== HOW TO COMPLETE THIS TASK ==
Arrange every line of the material below as a numbered list, skipping blank lines and leaving out the pictures.

======== EXERCISE MATERIAL

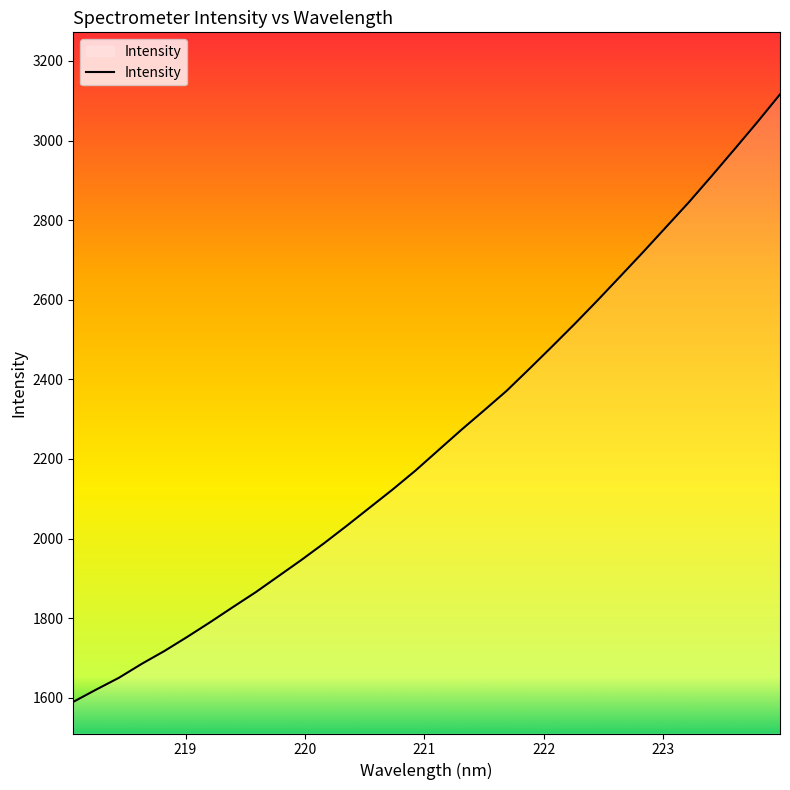

What is the sum of all values?

72042.8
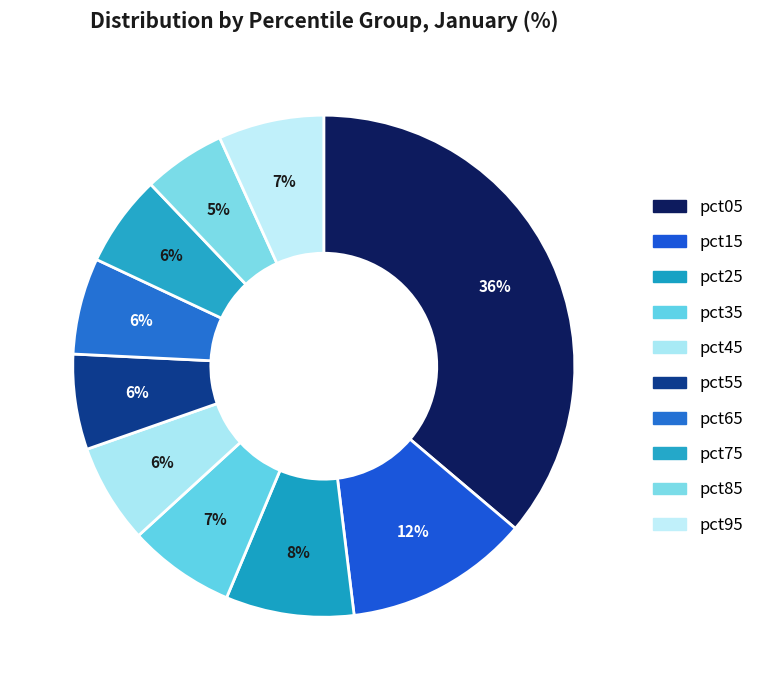

Does pct55 account for over 50% of the chart?

No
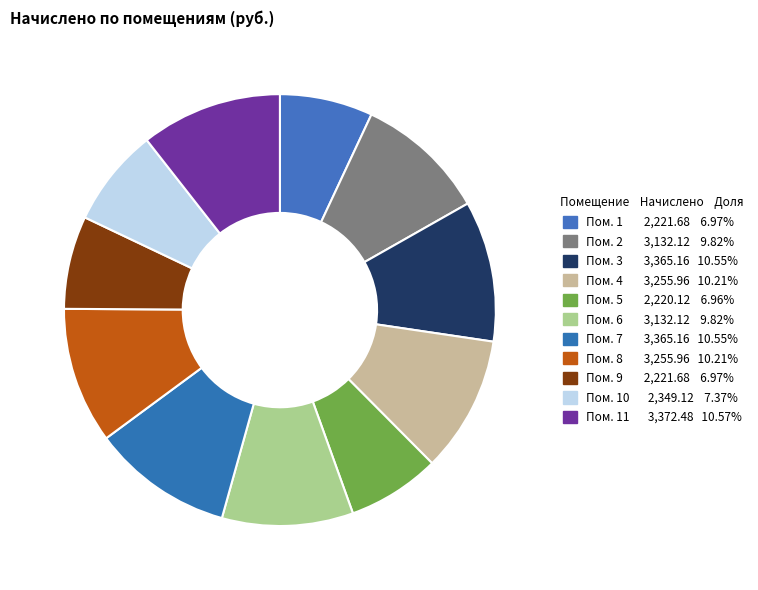

How many segments does this pie chart have?

11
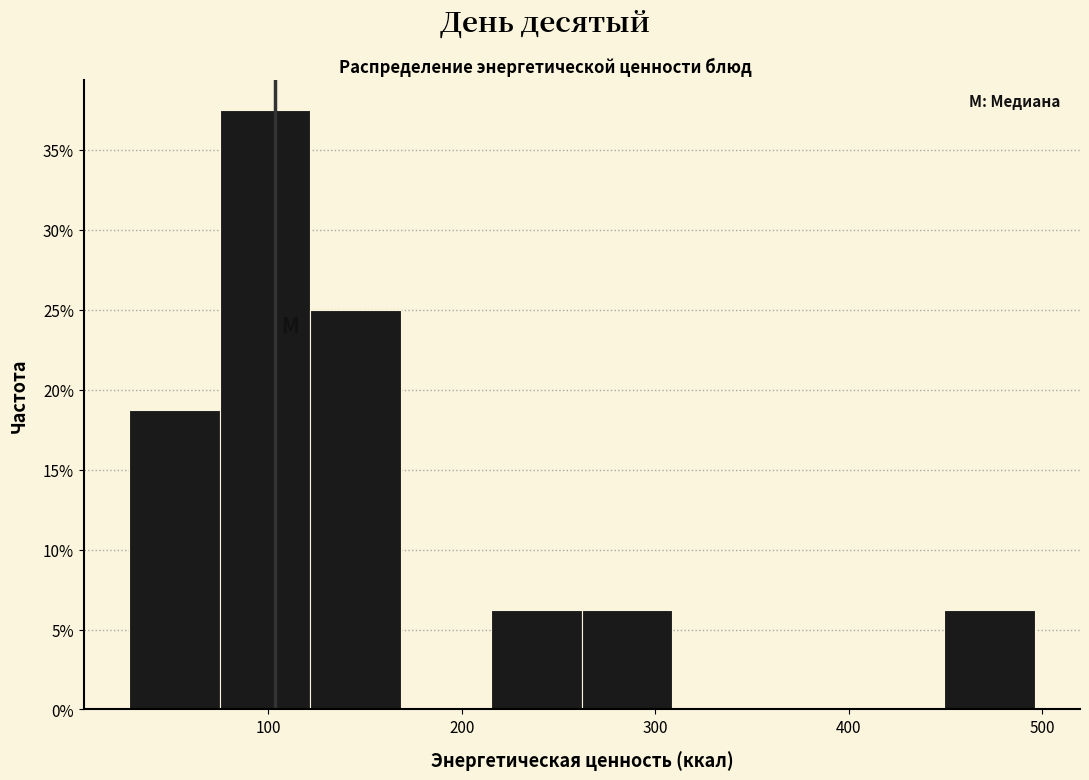

Which range on the x-axis has the tallest bar?

70 to 120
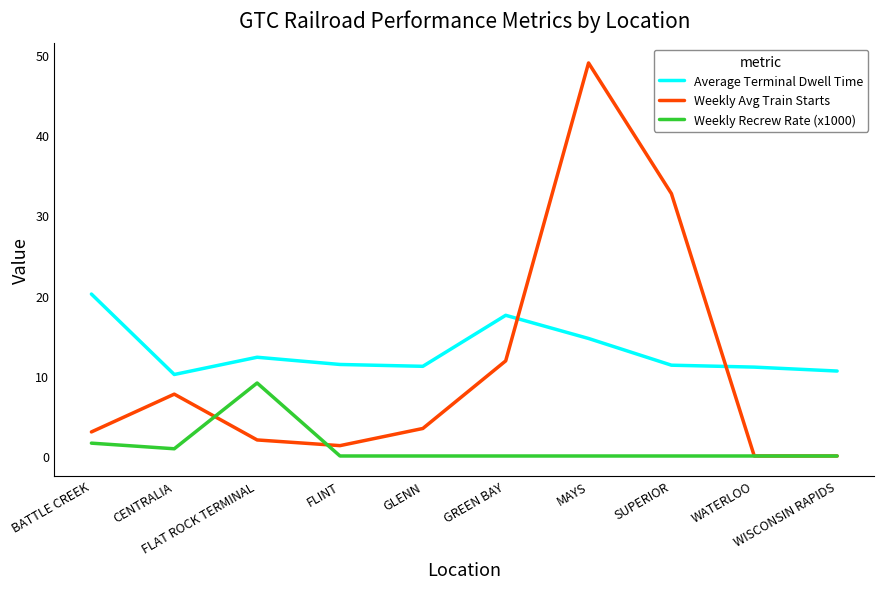

At which category is the sum across all series the highest?

MAYS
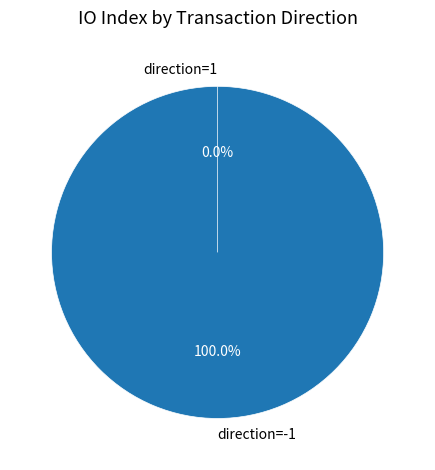

How many segments does this pie chart have?

2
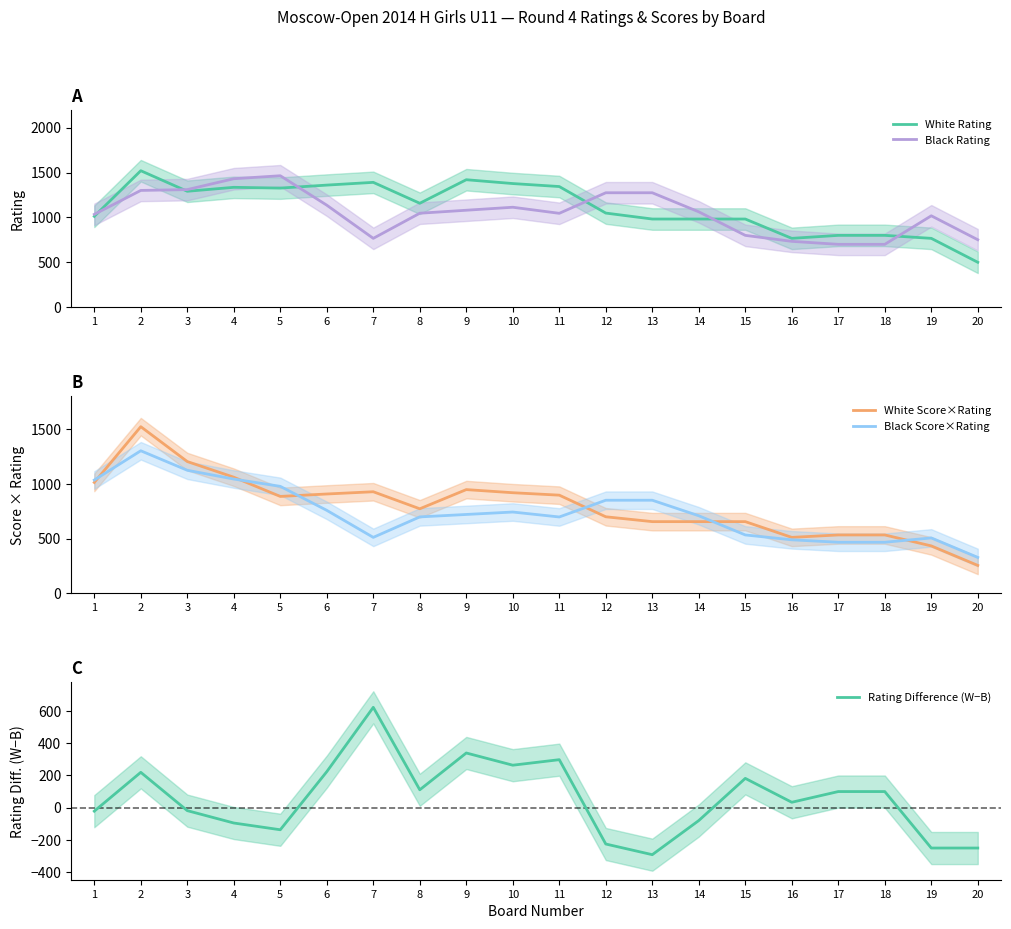

Where does the White Rating series first go above 1157?

2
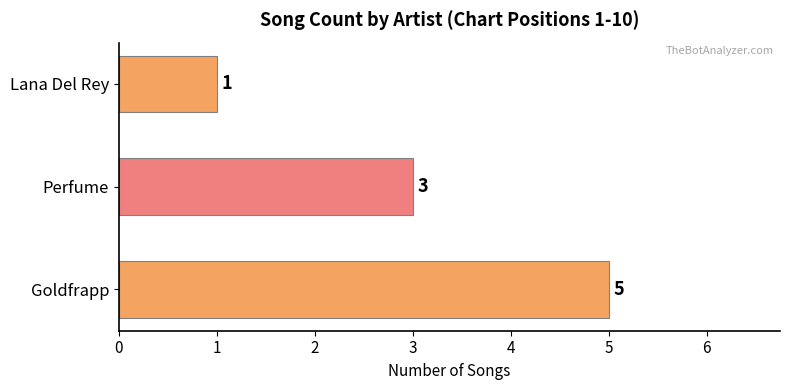

The value at Lana Del Rey is 0. True or false?

False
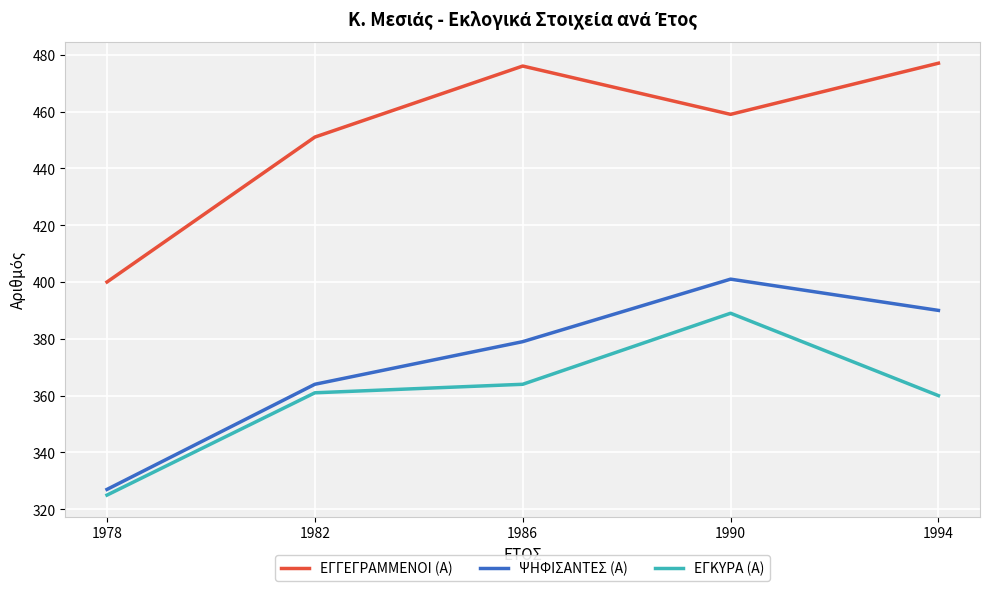

True or false: ΨΗΦΙΣΑΝΤΕΣ (Α) and ΕΓΓΕΓΡΑΜΜΕΝΟΙ (Α) cross at least once.

False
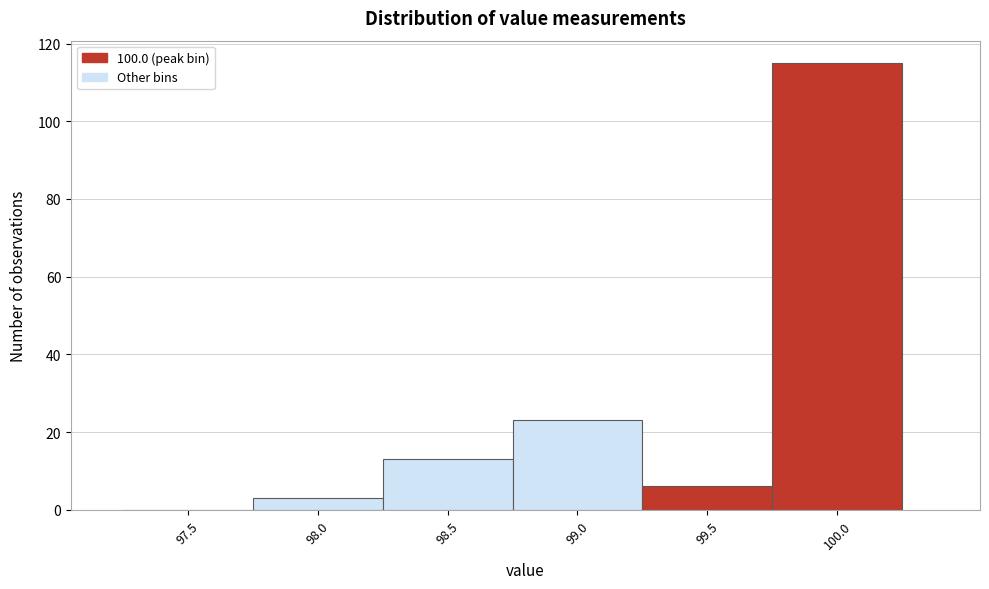

Reading right to left, transcribe all the data shown in this chart.

100.0=115	99.5=6	99.0=23	98.5=13	98.0=3	97.5=0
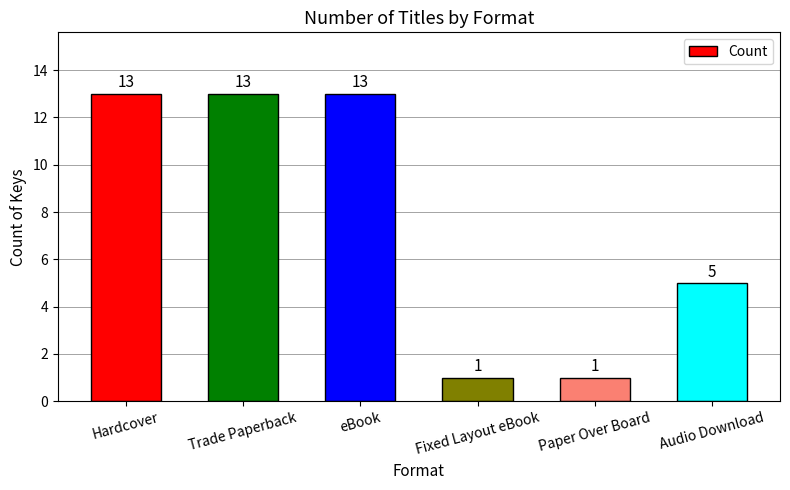

What is the maximum value shown in the chart?

13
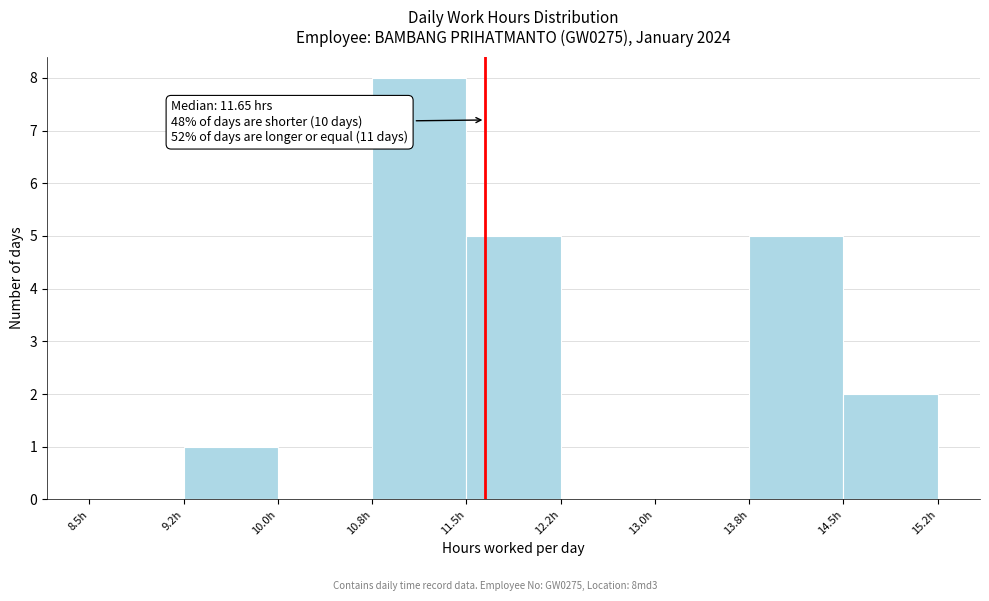

Which range on the x-axis has the tallest bar?

10.75 to 11.50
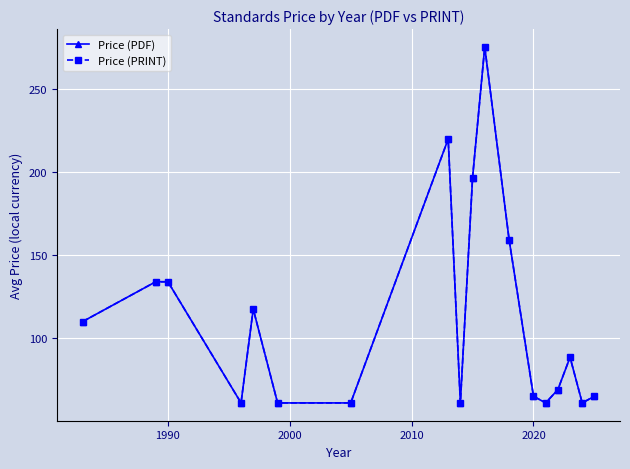

What is the average value of the Price (PRINT) series?

111.1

================

== RESULT FOR THIS EXERCISE ==
1. What is the sum of all values?
2. 72042.8
3. Does pct55 account for over 50% of the chart?
4. No
5. How many segments does this pie chart have?
6. 11
7. Which range on the x-axis has the tallest bar?
8. 70 to 120
9. At which category is the sum across all series the highest?
10. MAYS
11. How many segments does this pie chart have?
12. 2
13. Where does the White Rating series first go above 1157?
14. 2
15. The value at Lana Del Rey is 0. True or false?
16. False
17. True or false: ΨΗΦΙΣΑΝΤΕΣ (Α) and ΕΓΓΕΓΡΑΜΜΕΝΟΙ (Α) cross at least once.
18. False
19. Reading right to left, transcribe all the data shown in this chart.
20. 100.0=115	99.5=6	99.0=23	98.5=13	98.0=3	97.5=0
21. What is the maximum value shown in the chart?
22. 13
23. Which range on the x-axis has the tallest bar?
24. 10.75 to 11.50
25. What is the average value of the Price (PRINT) series?
26. 111.1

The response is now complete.